---- Provided data

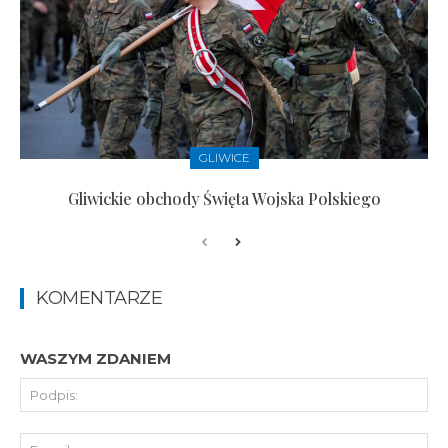
GLIWICE
Gliwickie obchody Święta Wojska Polskiego
KOMENTARZE
WASZYM ZDANIEM
Pod
E-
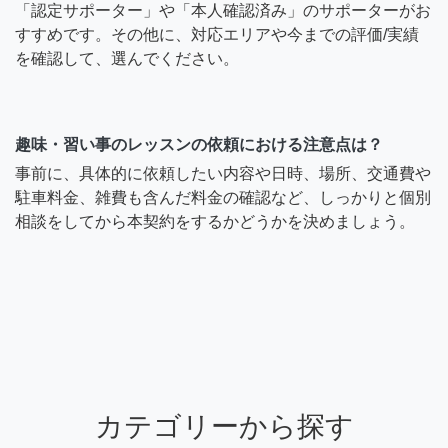
「認定サポーター」や「本人確認済み」のサポーターがお
すすめです。その他に、対応エリアや今までの評価/実績
を確認して、選んでください。
趣味・習い事のレッスンの依頼における注意点は？
事前に、具体的に依頼したい内容や日時、場所、交通費や
駐車料金、雑費も含んだ料金の確認など、しっかりと個別
相談をしてから本契約をするかどうかを決めましょう。
カテゴリーから探す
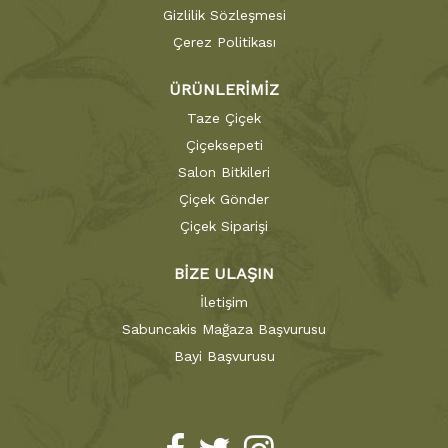
Gizlilik Sözleşmesi
Çerez Politikası
ÜRÜNLERİMİZ
Taze Çiçek
Çiçeksepeti
Salon Bitkileri
Çiçek Gönder
Çiçek Siparişi
BİZE ULAŞIN
İletişim
Sabuncakis Mağaza Başvurusu
Bayi Başvurusu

--------

● **Task item**
Sift the data above for lines with "Başvurusu", then copy each one.

● **Answer to the problem**
Sabuncakis Mağaza Başvurusu
Bayi Başvurusu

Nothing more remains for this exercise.